> _WORK TO COMPLETE_: Render the part of the records that opens with the line containing "What is the minimum value shown in the chart?" and runs through the end of the records as a Markdown table with the columns Row and Line, numbering each row and skipping blank lines. Omit the pictures.

[Chart understanding records]
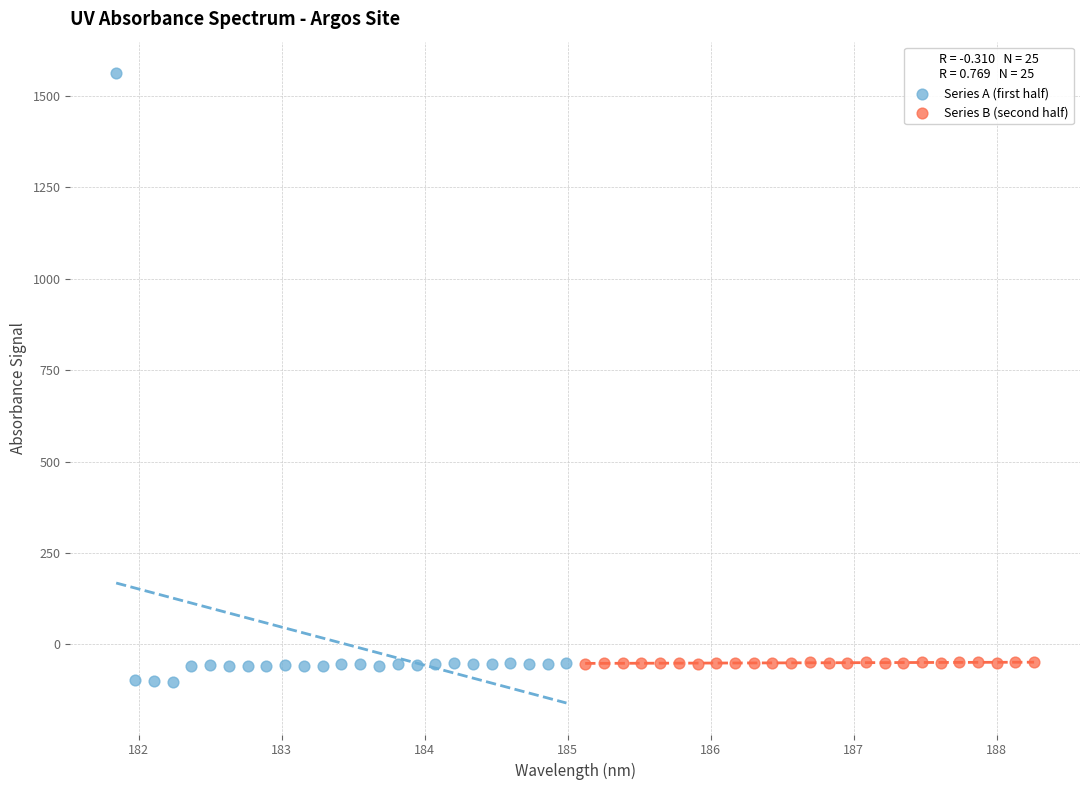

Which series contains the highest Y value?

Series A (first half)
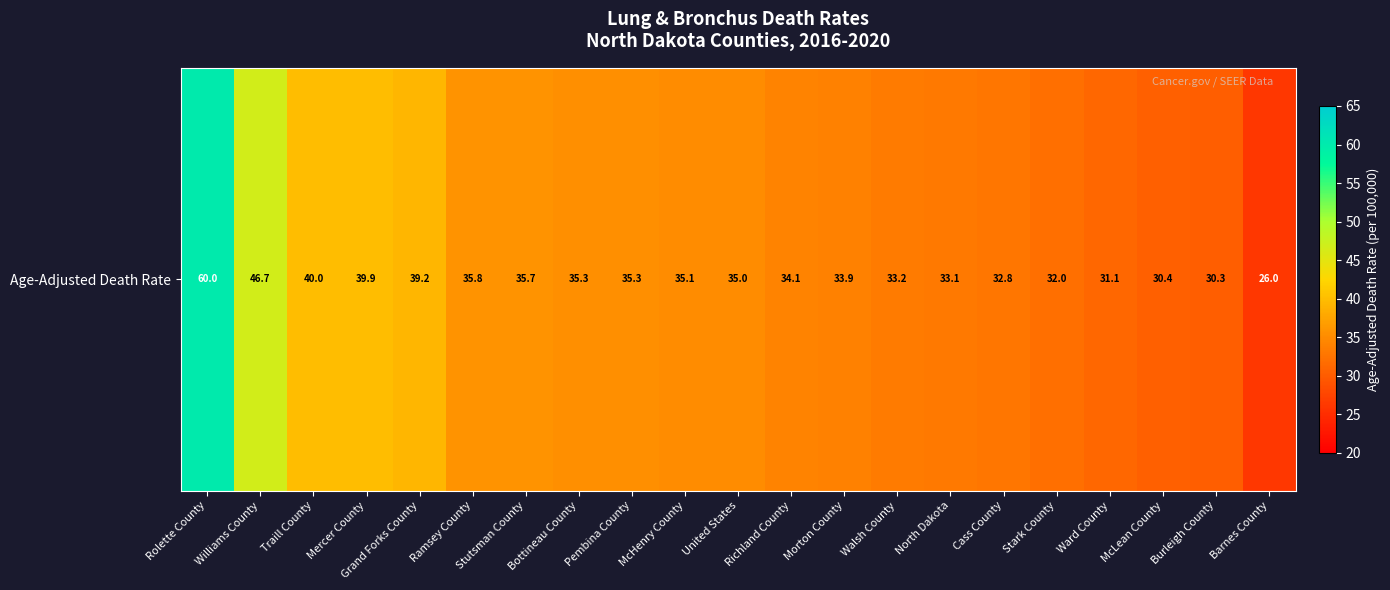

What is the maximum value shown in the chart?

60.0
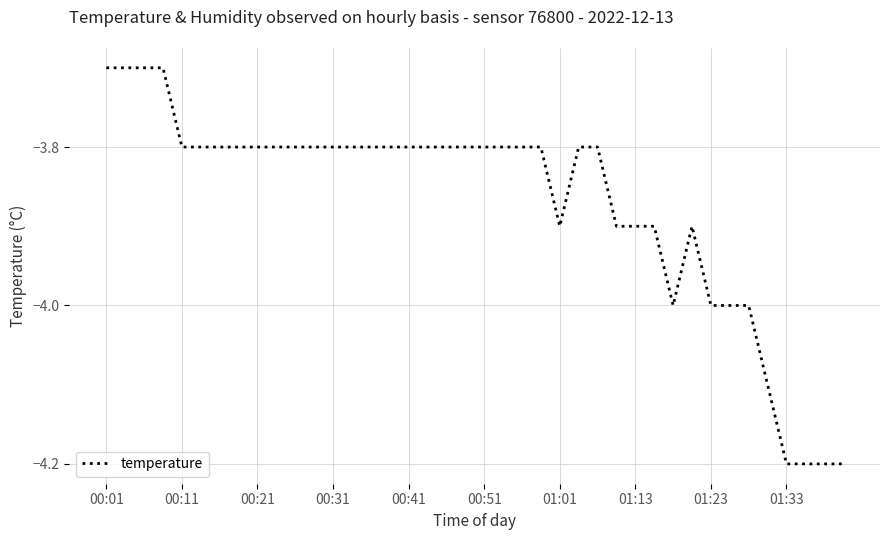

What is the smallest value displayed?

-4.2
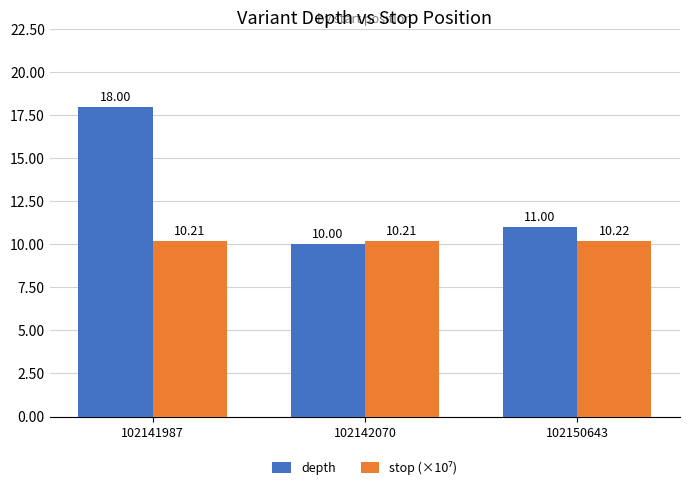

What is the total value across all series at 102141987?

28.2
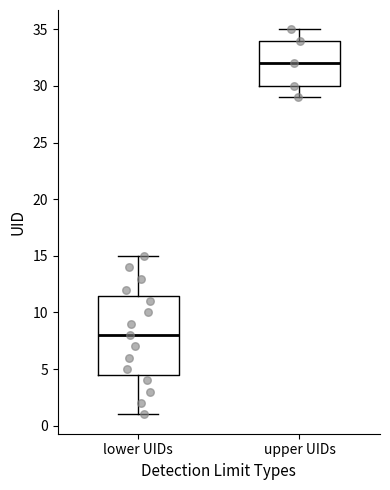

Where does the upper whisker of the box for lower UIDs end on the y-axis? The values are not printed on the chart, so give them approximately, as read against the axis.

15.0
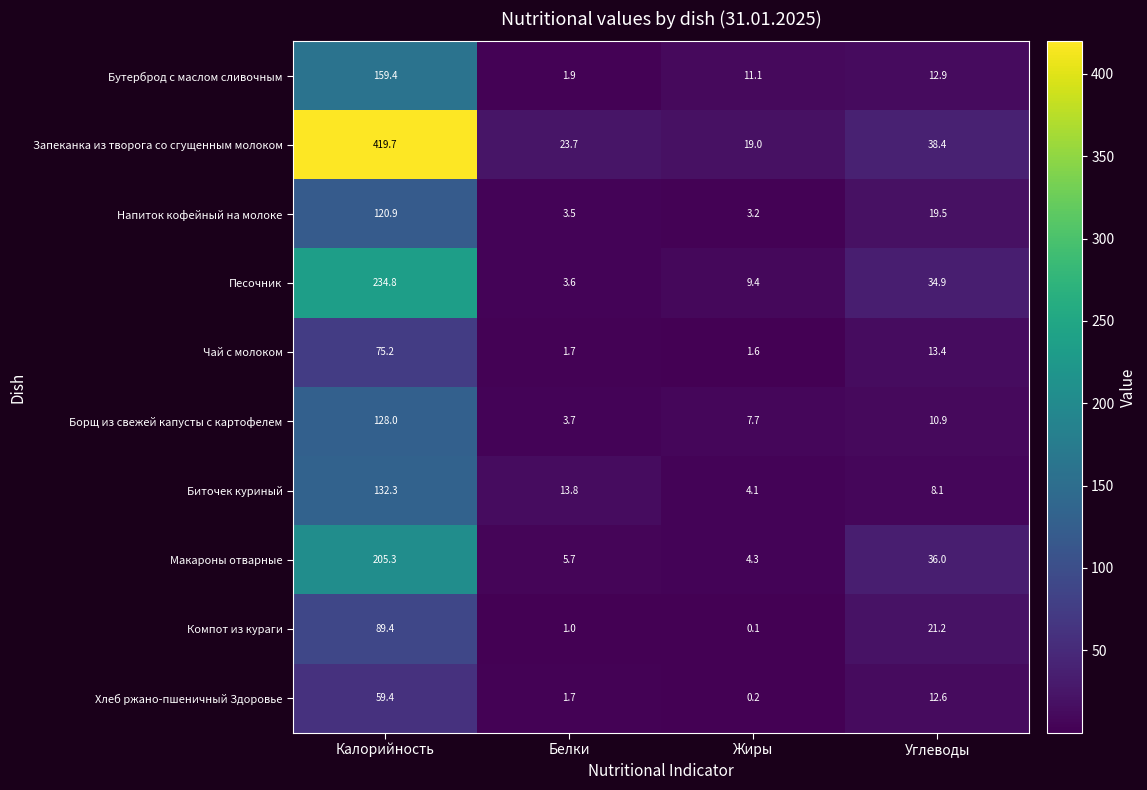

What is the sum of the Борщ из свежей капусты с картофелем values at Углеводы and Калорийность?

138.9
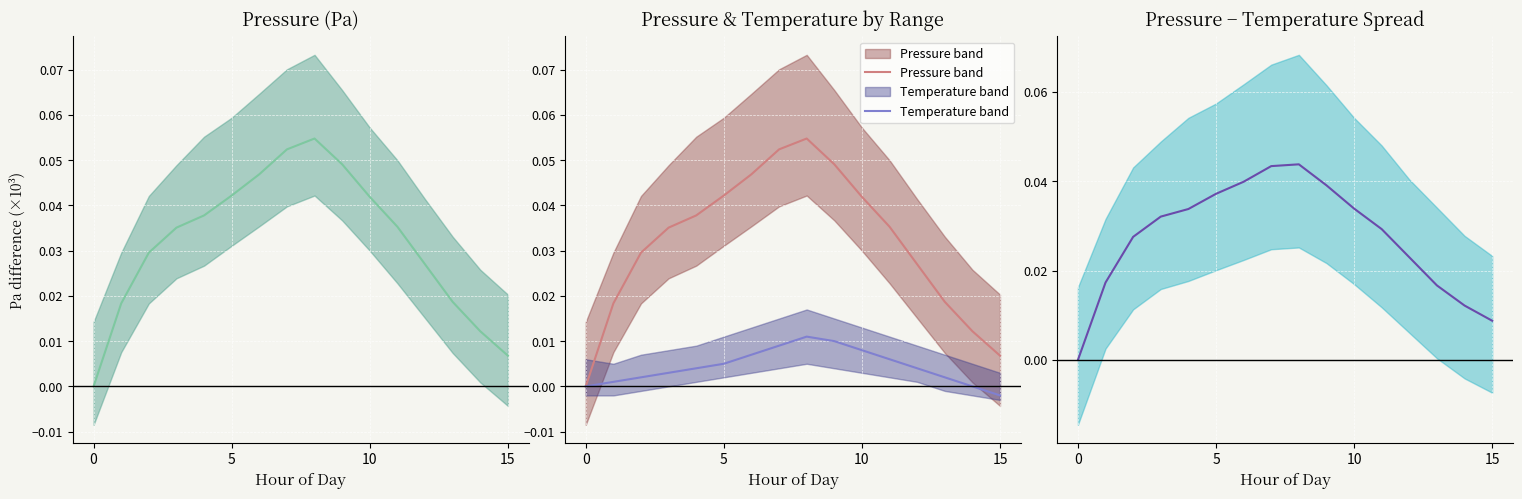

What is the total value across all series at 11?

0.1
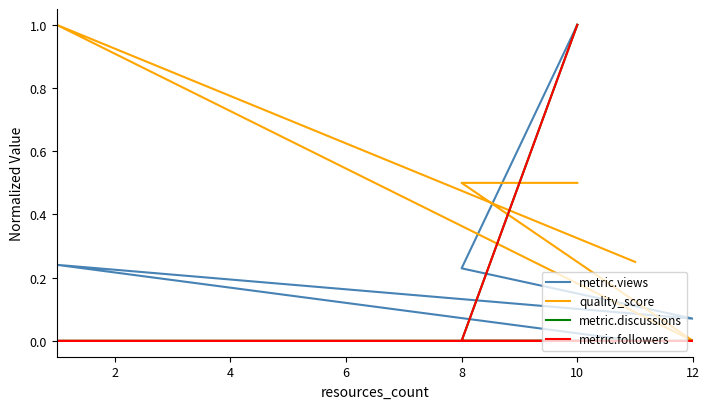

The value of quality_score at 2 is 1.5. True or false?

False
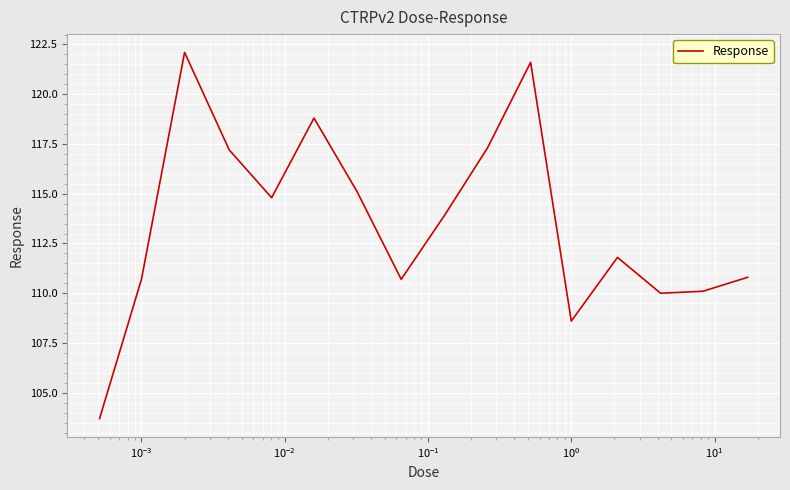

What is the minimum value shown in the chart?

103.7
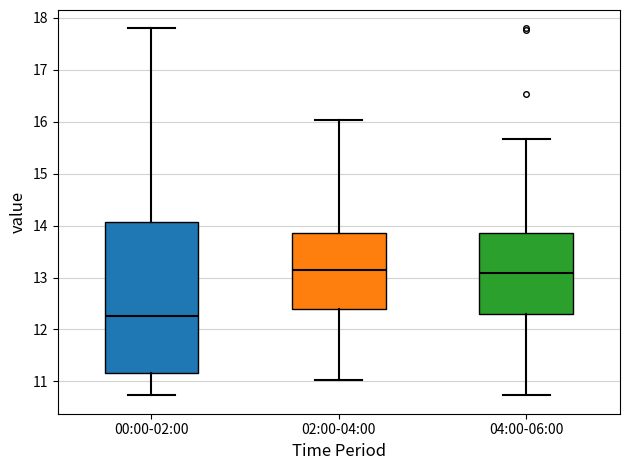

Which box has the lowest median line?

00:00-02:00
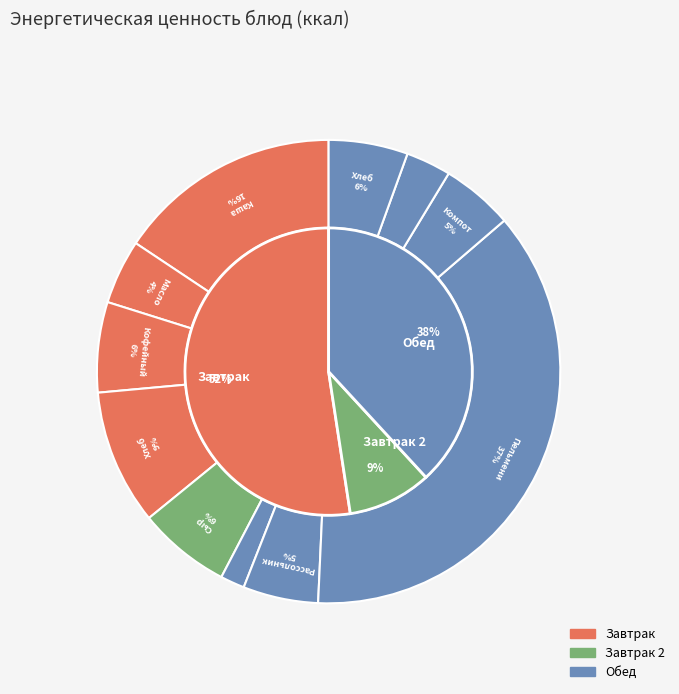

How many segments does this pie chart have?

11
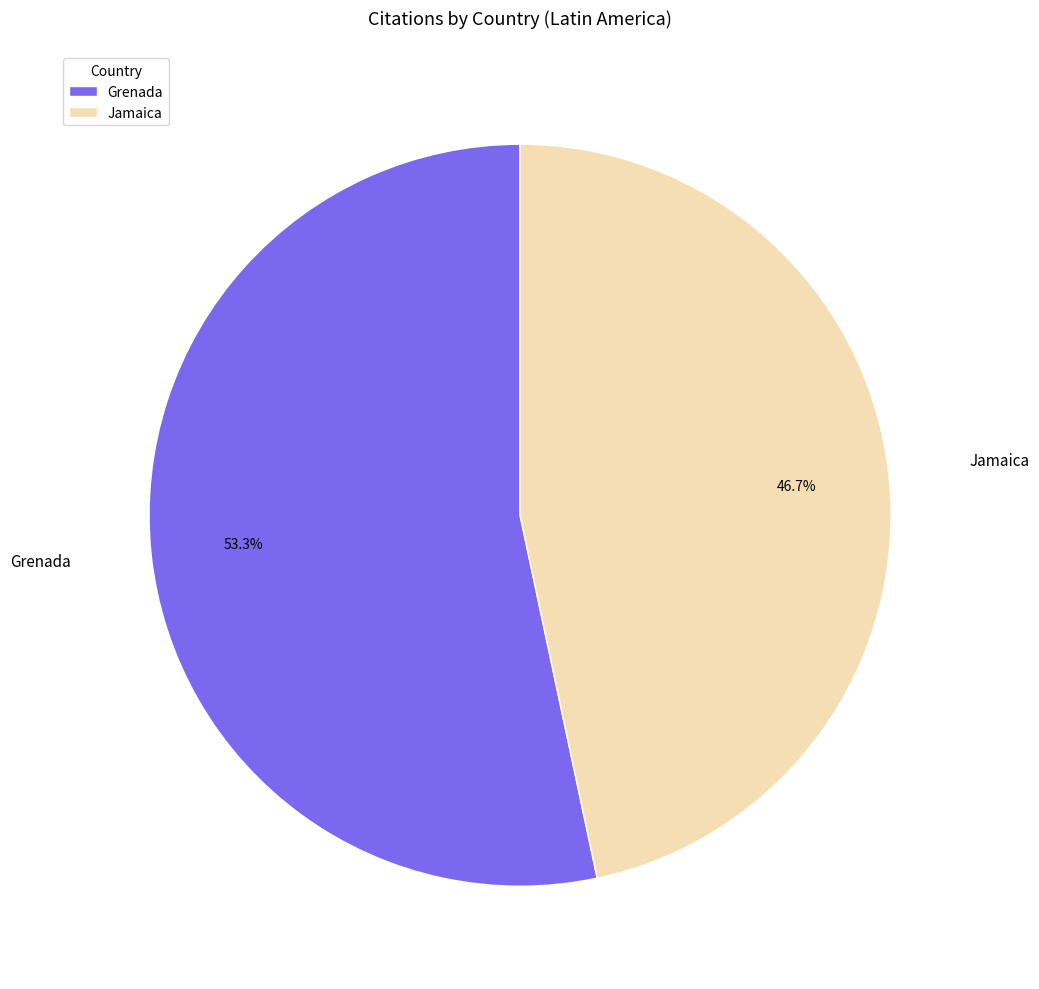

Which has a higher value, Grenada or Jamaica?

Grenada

> _ANSWER BOX_:
| Row | Line |
|---|---|
| 1 | What is the minimum value shown in the chart? |
| 2 | 103.7 |
| 3 | Which box has the lowest median line? |
| 4 | 00:00-02:00 |
| 5 | How many segments does this pie chart have? |
| 6 | 11 |
| 7 | Which has a higher value, Grenada or Jamaica? |
| 8 | Grenada |